» **What is needed**: Reproduce the lines from the very first one through the line containing "İstanbul Alışveriş Merkezleri Ltd. Şti. tarafından KVK", both included, with no change to any of them.

Segment Start: Provided entries

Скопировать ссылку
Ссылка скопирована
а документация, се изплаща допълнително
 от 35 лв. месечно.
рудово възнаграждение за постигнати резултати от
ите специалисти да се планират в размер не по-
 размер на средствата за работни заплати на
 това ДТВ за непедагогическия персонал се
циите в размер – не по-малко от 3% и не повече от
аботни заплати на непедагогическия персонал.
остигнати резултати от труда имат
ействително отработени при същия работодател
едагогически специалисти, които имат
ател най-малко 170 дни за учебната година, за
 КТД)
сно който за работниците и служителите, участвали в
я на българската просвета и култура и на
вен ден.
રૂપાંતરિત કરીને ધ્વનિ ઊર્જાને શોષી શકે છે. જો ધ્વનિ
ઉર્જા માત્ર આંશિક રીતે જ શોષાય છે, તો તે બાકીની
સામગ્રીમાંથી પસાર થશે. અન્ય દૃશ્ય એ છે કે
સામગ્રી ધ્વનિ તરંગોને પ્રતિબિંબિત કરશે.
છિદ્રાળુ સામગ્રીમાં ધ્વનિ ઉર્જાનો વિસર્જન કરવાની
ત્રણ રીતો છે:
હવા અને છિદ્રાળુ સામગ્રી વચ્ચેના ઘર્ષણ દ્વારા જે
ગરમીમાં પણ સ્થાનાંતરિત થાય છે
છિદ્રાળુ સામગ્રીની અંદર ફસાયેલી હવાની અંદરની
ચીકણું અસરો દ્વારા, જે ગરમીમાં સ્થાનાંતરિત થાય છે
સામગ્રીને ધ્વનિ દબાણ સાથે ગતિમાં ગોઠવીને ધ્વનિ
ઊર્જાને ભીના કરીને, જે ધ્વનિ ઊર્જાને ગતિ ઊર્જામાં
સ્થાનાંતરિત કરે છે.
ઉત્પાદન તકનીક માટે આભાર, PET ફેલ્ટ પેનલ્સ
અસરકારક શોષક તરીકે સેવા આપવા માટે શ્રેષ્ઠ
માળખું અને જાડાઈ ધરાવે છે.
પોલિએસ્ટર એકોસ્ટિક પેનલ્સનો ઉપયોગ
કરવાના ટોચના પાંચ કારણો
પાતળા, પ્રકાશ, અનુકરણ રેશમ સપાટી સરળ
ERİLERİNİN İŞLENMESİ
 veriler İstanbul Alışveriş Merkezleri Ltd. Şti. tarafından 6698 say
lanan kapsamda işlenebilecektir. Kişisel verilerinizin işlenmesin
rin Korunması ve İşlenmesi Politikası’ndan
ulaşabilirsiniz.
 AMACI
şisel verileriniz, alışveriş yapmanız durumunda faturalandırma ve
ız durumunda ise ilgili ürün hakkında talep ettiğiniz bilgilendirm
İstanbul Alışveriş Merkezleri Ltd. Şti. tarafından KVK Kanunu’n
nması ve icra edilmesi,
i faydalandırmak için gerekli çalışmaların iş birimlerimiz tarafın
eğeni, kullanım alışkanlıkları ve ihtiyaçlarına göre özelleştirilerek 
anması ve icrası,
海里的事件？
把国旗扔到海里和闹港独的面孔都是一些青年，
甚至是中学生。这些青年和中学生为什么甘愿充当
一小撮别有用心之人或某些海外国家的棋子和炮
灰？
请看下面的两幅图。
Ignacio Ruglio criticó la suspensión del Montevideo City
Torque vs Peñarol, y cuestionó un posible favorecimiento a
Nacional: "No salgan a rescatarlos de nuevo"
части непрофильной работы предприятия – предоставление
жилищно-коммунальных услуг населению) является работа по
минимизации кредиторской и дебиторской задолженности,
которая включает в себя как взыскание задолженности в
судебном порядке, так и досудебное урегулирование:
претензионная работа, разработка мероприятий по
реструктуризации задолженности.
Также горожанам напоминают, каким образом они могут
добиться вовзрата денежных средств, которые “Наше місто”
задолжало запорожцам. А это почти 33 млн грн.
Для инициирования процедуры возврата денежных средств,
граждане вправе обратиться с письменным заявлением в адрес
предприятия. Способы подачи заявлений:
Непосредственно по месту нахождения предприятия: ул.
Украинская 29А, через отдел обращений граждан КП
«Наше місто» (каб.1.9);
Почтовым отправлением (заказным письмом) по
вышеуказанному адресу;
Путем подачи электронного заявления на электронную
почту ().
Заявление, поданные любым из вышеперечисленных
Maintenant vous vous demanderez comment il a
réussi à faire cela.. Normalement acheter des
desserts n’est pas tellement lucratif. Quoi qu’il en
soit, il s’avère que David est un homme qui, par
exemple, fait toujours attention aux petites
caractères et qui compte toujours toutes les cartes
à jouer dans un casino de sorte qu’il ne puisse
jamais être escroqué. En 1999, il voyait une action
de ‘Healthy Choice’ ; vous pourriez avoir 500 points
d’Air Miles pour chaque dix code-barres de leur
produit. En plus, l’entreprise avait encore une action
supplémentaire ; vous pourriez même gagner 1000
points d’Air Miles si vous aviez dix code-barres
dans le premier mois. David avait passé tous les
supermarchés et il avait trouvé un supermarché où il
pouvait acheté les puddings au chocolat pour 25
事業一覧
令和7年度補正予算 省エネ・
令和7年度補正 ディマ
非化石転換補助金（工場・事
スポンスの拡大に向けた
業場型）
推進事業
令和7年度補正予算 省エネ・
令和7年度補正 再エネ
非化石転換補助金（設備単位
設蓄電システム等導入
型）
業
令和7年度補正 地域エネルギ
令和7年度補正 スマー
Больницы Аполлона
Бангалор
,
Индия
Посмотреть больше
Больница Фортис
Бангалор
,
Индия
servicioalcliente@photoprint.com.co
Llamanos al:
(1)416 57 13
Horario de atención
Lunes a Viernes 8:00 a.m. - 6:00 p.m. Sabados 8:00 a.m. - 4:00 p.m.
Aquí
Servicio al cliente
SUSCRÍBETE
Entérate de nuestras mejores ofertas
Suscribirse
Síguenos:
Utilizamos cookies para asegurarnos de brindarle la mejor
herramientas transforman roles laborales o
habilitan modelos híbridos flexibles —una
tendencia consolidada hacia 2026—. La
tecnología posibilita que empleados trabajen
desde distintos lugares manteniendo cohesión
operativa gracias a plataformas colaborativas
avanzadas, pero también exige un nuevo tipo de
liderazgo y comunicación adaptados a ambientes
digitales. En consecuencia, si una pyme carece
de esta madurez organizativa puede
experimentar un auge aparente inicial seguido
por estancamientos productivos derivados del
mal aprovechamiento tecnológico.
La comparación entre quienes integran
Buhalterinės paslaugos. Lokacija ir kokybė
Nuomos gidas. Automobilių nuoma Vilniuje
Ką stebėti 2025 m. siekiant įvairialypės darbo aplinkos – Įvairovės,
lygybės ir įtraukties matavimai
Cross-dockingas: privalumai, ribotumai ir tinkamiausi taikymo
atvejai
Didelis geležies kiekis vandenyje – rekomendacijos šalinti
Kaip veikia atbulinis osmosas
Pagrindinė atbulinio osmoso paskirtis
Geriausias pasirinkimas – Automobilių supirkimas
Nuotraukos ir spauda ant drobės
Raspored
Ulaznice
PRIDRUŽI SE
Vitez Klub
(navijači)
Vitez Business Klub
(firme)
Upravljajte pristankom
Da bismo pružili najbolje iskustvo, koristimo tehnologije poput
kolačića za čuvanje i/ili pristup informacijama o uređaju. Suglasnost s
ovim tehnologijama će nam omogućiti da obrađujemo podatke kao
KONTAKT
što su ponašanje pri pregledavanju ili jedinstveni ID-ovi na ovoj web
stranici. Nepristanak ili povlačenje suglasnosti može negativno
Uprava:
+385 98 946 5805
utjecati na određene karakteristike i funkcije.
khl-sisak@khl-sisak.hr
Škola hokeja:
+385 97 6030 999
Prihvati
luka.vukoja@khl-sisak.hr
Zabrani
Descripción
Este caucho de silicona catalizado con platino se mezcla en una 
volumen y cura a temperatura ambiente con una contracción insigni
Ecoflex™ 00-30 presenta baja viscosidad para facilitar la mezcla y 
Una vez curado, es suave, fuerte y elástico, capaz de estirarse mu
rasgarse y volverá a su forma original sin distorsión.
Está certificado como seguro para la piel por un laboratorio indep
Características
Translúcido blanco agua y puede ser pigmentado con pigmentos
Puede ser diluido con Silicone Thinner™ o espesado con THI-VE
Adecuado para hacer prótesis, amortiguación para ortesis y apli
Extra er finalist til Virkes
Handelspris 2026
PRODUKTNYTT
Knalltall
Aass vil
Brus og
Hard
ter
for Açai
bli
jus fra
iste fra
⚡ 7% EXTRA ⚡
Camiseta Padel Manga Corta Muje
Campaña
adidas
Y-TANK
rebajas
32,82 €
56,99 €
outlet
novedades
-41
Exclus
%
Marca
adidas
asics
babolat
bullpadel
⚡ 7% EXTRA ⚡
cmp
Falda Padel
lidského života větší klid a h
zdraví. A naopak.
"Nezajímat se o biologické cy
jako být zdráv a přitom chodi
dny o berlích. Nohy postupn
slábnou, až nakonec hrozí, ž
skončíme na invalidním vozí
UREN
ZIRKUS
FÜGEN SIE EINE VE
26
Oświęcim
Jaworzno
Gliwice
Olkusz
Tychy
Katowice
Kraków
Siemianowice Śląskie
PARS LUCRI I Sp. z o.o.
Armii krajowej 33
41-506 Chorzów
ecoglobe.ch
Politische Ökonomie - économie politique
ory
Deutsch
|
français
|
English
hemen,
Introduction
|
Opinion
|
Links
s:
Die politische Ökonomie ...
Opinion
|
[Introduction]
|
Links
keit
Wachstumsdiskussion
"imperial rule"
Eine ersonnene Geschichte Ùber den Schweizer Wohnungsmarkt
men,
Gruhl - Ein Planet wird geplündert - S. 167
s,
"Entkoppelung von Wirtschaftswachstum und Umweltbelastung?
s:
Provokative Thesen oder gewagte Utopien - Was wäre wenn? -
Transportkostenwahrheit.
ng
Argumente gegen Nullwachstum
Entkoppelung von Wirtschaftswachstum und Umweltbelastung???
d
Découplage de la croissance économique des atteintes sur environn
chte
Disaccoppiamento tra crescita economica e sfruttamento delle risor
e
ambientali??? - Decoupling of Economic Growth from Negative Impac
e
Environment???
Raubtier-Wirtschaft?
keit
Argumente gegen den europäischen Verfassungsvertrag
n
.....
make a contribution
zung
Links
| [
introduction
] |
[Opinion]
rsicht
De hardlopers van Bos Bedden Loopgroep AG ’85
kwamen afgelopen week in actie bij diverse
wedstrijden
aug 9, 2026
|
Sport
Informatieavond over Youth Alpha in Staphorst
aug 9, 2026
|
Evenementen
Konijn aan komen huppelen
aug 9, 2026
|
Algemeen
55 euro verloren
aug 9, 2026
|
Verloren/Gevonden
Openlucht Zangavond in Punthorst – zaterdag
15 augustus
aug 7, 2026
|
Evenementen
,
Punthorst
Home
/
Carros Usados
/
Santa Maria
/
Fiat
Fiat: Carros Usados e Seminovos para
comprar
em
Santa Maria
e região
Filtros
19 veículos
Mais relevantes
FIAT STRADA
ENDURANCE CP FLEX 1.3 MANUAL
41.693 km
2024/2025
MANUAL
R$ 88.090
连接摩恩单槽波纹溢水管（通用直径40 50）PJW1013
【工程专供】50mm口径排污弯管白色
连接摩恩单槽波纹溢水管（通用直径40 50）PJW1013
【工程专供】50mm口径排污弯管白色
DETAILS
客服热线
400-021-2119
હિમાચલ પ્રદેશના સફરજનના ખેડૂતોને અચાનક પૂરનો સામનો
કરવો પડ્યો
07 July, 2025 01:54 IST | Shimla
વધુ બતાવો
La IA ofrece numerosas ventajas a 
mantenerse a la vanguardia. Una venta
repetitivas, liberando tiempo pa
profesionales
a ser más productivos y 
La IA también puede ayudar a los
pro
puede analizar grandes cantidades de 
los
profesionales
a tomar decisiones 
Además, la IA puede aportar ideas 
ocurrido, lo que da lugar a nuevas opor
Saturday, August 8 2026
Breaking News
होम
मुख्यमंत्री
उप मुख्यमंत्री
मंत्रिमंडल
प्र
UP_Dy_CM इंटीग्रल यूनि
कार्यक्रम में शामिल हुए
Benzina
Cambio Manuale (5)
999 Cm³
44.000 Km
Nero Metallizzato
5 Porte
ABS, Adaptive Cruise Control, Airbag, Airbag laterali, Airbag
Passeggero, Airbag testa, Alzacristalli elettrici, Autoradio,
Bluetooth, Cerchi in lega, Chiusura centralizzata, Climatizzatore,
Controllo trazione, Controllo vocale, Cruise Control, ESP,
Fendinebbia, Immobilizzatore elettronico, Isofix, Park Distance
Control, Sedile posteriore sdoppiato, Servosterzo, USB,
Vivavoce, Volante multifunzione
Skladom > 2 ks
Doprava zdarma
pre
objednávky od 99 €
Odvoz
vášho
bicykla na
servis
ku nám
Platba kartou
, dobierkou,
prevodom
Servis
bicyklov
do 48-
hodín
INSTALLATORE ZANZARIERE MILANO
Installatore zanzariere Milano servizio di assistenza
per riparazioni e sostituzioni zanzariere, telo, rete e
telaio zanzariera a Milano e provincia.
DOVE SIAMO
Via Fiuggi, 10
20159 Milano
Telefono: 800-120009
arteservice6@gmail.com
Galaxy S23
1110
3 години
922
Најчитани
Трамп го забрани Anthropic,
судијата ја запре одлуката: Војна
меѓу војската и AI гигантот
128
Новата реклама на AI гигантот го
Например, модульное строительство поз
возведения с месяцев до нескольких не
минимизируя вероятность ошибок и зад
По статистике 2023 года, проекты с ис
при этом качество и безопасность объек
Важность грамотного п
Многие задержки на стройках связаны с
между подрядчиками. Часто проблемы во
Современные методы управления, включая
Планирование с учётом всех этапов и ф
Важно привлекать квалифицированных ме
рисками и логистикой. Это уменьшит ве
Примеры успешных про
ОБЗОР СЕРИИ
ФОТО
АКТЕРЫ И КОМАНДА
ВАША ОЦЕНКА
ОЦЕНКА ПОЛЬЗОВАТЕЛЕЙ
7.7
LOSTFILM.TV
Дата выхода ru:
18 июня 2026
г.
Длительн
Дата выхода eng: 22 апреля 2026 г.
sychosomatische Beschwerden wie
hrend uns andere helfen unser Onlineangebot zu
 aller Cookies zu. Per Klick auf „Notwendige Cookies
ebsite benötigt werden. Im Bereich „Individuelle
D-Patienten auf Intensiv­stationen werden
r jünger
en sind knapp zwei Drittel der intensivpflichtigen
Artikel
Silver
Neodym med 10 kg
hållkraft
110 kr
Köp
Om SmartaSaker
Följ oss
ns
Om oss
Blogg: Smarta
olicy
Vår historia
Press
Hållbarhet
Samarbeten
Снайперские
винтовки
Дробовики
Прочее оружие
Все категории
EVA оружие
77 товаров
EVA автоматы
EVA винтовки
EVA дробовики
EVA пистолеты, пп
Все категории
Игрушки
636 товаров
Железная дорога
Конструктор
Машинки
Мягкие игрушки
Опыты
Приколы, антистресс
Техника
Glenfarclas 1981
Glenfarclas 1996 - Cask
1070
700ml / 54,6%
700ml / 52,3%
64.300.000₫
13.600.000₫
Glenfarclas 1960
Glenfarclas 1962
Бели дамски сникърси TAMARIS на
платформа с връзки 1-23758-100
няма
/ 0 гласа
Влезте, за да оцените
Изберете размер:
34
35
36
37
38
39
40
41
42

Segment End: Provided entries

» **Exercise output**:
Скопировать ссылку
Ссылка скопирована
а документация, се изплаща допълнително
 от 35 лв. месечно.
рудово възнаграждение за постигнати резултати от
ите специалисти да се планират в размер не по-
 размер на средствата за работни заплати на
 това ДТВ за непедагогическия персонал се
циите в размер – не по-малко от 3% и не повече от
аботни заплати на непедагогическия персонал.
остигнати резултати от труда имат
ействително отработени при същия работодател
едагогически специалисти, които имат
ател най-малко 170 дни за учебната година, за
 КТД)
сно който за работниците и служителите, участвали в
я на българската просвета и култура и на
вен ден.
રૂપાંતરિત કરીને ધ્વનિ ઊર્જાને શોષી શકે છે. જો ધ્વનિ
ઉર્જા માત્ર આંશિક રીતે જ શોષાય છે, તો તે બાકીની
સામગ્રીમાંથી પસાર થશે. અન્ય દૃશ્ય એ છે કે
સામગ્રી ધ્વનિ તરંગોને પ્રતિબિંબિત કરશે.
છિદ્રાળુ સામગ્રીમાં ધ્વનિ ઉર્જાનો વિસર્જન કરવાની
ત્રણ રીતો છે:
હવા અને છિદ્રાળુ સામગ્રી વચ્ચેના ઘર્ષણ દ્વારા જે
ગરમીમાં પણ સ્થાનાંતરિત થાય છે
છિદ્રાળુ સામગ્રીની અંદર ફસાયેલી હવાની અંદરની
ચીકણું અસરો દ્વારા, જે ગરમીમાં સ્થાનાંતરિત થાય છે
સામગ્રીને ધ્વનિ દબાણ સાથે ગતિમાં ગોઠવીને ધ્વનિ
ઊર્જાને ભીના કરીને, જે ધ્વનિ ઊર્જાને ગતિ ઊર્જામાં
સ્થાનાંતરિત કરે છે.
ઉત્પાદન તકનીક માટે આભાર, PET ફેલ્ટ પેનલ્સ
અસરકારક શોષક તરીકે સેવા આપવા માટે શ્રેષ્ઠ
માળખું અને જાડાઈ ધરાવે છે.
પોલિએસ્ટર એકોસ્ટિક પેનલ્સનો ઉપયોગ
કરવાના ટોચના પાંચ કારણો
પાતળા, પ્રકાશ, અનુકરણ રેશમ સપાટી સરળ
ERİLERİNİN İŞLENMESİ
 veriler İstanbul Alışveriş Merkezleri Ltd. Şti. tarafından 6698 say
lanan kapsamda işlenebilecektir. Kişisel verilerinizin işlenmesin
rin Korunması ve İşlenmesi Politikası’ndan
ulaşabilirsiniz.
 AMACI
şisel verileriniz, alışveriş yapmanız durumunda faturalandırma ve
ız durumunda ise ilgili ürün hakkında talep ettiğiniz bilgilendirm
İstanbul Alışveriş Merkezleri Ltd. Şti. tarafından KVK Kanunu’n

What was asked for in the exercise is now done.